Chart comprehension data:
::::
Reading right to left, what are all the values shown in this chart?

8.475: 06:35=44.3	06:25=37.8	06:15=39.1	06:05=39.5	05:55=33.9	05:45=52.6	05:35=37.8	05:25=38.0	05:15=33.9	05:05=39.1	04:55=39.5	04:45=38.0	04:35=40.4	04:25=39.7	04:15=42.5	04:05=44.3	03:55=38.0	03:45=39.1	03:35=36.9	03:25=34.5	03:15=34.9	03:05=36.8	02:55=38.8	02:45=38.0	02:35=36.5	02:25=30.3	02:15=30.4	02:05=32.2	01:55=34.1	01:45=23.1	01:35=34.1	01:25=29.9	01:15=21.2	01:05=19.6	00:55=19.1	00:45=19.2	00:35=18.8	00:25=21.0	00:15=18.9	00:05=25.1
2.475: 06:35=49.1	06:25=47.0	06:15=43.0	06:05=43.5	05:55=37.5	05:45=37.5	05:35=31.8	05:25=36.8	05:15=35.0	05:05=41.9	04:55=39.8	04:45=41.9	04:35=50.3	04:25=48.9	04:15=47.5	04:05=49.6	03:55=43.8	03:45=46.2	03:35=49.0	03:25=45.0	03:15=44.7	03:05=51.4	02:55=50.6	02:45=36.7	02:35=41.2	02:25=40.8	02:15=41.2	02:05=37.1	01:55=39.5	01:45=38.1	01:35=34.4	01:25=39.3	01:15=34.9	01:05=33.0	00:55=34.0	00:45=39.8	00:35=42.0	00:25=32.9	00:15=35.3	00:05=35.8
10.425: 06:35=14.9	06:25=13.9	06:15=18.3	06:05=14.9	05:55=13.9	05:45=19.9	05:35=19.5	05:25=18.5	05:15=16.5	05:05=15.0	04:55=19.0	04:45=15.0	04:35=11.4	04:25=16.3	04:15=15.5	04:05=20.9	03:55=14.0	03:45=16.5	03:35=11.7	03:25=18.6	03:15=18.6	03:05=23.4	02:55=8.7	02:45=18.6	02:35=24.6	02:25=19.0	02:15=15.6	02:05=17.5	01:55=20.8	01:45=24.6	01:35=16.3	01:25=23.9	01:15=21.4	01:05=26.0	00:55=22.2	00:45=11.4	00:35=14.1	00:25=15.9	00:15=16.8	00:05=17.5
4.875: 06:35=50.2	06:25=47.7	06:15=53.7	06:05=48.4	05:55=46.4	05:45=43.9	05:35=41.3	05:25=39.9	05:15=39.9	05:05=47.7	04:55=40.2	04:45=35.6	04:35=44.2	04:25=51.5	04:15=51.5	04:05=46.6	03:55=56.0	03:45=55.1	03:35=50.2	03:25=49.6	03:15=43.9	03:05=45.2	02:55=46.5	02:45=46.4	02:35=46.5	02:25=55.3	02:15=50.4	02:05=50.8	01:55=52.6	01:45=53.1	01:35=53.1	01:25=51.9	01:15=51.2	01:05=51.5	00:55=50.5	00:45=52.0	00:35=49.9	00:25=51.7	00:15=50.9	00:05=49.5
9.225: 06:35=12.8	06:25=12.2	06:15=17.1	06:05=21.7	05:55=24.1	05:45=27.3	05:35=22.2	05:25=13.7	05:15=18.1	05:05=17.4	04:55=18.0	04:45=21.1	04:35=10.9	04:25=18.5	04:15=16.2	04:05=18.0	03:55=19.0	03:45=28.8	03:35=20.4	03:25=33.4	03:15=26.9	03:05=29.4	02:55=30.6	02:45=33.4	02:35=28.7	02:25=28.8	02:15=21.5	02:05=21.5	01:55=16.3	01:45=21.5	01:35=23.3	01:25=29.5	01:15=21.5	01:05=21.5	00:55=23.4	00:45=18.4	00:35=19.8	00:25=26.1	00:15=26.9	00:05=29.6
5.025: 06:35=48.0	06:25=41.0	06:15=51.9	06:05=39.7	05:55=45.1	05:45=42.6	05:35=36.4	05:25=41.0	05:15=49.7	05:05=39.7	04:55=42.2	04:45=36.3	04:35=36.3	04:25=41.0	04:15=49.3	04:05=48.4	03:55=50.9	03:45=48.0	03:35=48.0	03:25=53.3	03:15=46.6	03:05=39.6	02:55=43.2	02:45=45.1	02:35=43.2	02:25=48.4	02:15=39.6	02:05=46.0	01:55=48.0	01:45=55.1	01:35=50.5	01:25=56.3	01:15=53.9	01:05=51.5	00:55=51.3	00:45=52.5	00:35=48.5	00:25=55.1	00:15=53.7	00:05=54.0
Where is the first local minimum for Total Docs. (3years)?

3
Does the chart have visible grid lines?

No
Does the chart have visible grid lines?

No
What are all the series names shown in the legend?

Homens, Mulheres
::::
Can you edit the material so that every "chart" becomes "graph", leaving everything else unchanged?

Reading right to left, what are all the values shown in this graph?

8.475: 06:35=44.3	06:25=37.8	06:15=39.1	06:05=39.5	05:55=33.9	05:45=52.6	05:35=37.8	05:25=38.0	05:15=33.9	05:05=39.1	04:55=39.5	04:45=38.0	04:35=40.4	04:25=39.7	04:15=42.5	04:05=44.3	03:55=38.0	03:45=39.1	03:35=36.9	03:25=34.5	03:15=34.9	03:05=36.8	02:55=38.8	02:45=38.0	02:35=36.5	02:25=30.3	02:15=30.4	02:05=32.2	01:55=34.1	01:45=23.1	01:35=34.1	01:25=29.9	01:15=21.2	01:05=19.6	00:55=19.1	00:45=19.2	00:35=18.8	00:25=21.0	00:15=18.9	00:05=25.1
2.475: 06:35=49.1	06:25=47.0	06:15=43.0	06:05=43.5	05:55=37.5	05:45=37.5	05:35=31.8	05:25=36.8	05:15=35.0	05:05=41.9	04:55=39.8	04:45=41.9	04:35=50.3	04:25=48.9	04:15=47.5	04:05=49.6	03:55=43.8	03:45=46.2	03:35=49.0	03:25=45.0	03:15=44.7	03:05=51.4	02:55=50.6	02:45=36.7	02:35=41.2	02:25=40.8	02:15=41.2	02:05=37.1	01:55=39.5	01:45=38.1	01:35=34.4	01:25=39.3	01:15=34.9	01:05=33.0	00:55=34.0	00:45=39.8	00:35=42.0	00:25=32.9	00:15=35.3	00:05=35.8
10.425: 06:35=14.9	06:25=13.9	06:15=18.3	06:05=14.9	05:55=13.9	05:45=19.9	05:35=19.5	05:25=18.5	05:15=16.5	05:05=15.0	04:55=19.0	04:45=15.0	04:35=11.4	04:25=16.3	04:15=15.5	04:05=20.9	03:55=14.0	03:45=16.5	03:35=11.7	03:25=18.6	03:15=18.6	03:05=23.4	02:55=8.7	02:45=18.6	02:35=24.6	02:25=19.0	02:15=15.6	02:05=17.5	01:55=20.8	01:45=24.6	01:35=16.3	01:25=23.9	01:15=21.4	01:05=26.0	00:55=22.2	00:45=11.4	00:35=14.1	00:25=15.9	00:15=16.8	00:05=17.5
4.875: 06:35=50.2	06:25=47.7	06:15=53.7	06:05=48.4	05:55=46.4	05:45=43.9	05:35=41.3	05:25=39.9	05:15=39.9	05:05=47.7	04:55=40.2	04:45=35.6	04:35=44.2	04:25=51.5	04:15=51.5	04:05=46.6	03:55=56.0	03:45=55.1	03:35=50.2	03:25=49.6	03:15=43.9	03:05=45.2	02:55=46.5	02:45=46.4	02:35=46.5	02:25=55.3	02:15=50.4	02:05=50.8	01:55=52.6	01:45=53.1	01:35=53.1	01:25=51.9	01:15=51.2	01:05=51.5	00:55=50.5	00:45=52.0	00:35=49.9	00:25=51.7	00:15=50.9	00:05=49.5
9.225: 06:35=12.8	06:25=12.2	06:15=17.1	06:05=21.7	05:55=24.1	05:45=27.3	05:35=22.2	05:25=13.7	05:15=18.1	05:05=17.4	04:55=18.0	04:45=21.1	04:35=10.9	04:25=18.5	04:15=16.2	04:05=18.0	03:55=19.0	03:45=28.8	03:35=20.4	03:25=33.4	03:15=26.9	03:05=29.4	02:55=30.6	02:45=33.4	02:35=28.7	02:25=28.8	02:15=21.5	02:05=21.5	01:55=16.3	01:45=21.5	01:35=23.3	01:25=29.5	01:15=21.5	01:05=21.5	00:55=23.4	00:45=18.4	00:35=19.8	00:25=26.1	00:15=26.9	00:05=29.6
5.025: 06:35=48.0	06:25=41.0	06:15=51.9	06:05=39.7	05:55=45.1	05:45=42.6	05:35=36.4	05:25=41.0	05:15=49.7	05:05=39.7	04:55=42.2	04:45=36.3	04:35=36.3	04:25=41.0	04:15=49.3	04:05=48.4	03:55=50.9	03:45=48.0	03:35=48.0	03:25=53.3	03:15=46.6	03:05=39.6	02:55=43.2	02:45=45.1	02:35=43.2	02:25=48.4	02:15=39.6	02:05=46.0	01:55=48.0	01:45=55.1	01:35=50.5	01:25=56.3	01:15=53.9	01:05=51.5	00:55=51.3	00:45=52.5	00:35=48.5	00:25=55.1	00:15=53.7	00:05=54.0
Where is the first local minimum for Total Docs. (3years)?

3
Does the graph have visible grid lines?

No
Does the graph have visible grid lines?

No
What are all the series names shown in the legend?

Homens, Mulheres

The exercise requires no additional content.